Join us in this exclusive session with Dr Ruchika Jindal, Senior Consultant Endodontist to learn more about the Stresses that the endodontically treated tooth needs to be restored back to form, function and aesthetics and updates on contemporary adhesive techniques.

Ringkasan

  • Pre-endodontic evaluation is crucial, focusing on restorability, occlusal contacts, periodontal health, biological width, and crown-to-root ratio. This assessment determines the feasibility and requirements for restoration after root canal treatment.
  • Case selection involves a holistic approach, considering the strategic position and functionality of the tooth, presence of cracks or fractures, patient's medical condition (especially bisphosphonate therapy), and the nature of any peri-apical lesions. Economic and time constraints also play a significant role in treatment planning.
  • Post-endodontic restoration is vital, increasing the success rate by approximately 10%. It prevents contamination, retains core buildup, reinforces root structure, prevents fractures, establishes good occlusion, and provides a marginal seal to prevent microleakage.
  • Restoration types range from temporary orifice barriers (zinc oxide-based materials like Cavit or IRM) to permanent restorations, including amalgam or composite core buildups. Temporary restorations offer immediate protection and sealing.
  • Posts are categorized as cast posts and cores (custom-made) or prefabricated posts (fiber posts). They can also be classified as active (for shorter roots) or passive. Passive, tapered posts are generally recommended. Proper post placement timing, length (two-thirds of root length or 5-7mm of apical GP), diameter (one-third of root), and ferrule (360-degree collar) are key for success.
  • Fiber posts offer advantages by mimicking dentin's flexibility, reducing stress on the tooth structure. Crowns, both provisional (custom-fabricated or preformed) and permanent (metal, zirconia, EMAX), are crucial for cuspal coverage, especially in molars.

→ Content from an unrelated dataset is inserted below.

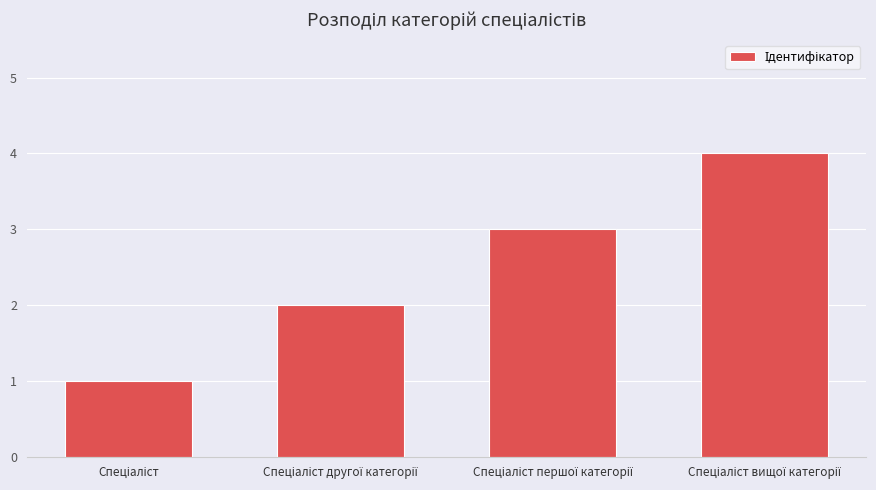

Reading right to left, transcribe all the data shown in this chart.

4	3	2	1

  • Endocrowns, which integrate coronal restoration with an apical extension into the pulp space, can be a simpler and more fracture-resistant alternative to traditional post and core crowns. Tooth preparation for crowns involves specific reductions on facial, occlusal, incisal, and lingual/palatal surfaces, with varying margin types.
  • Clinical cases demonstrate composite restorations, fiber post placements, and core buildups with crowns. Success hinges on factors controlled by both the clinician (sealing the canal, preventing microleakage, reinforcing tooth structure) and the patient (cooperation, maintaining systemic health, and practicing good oral hygiene).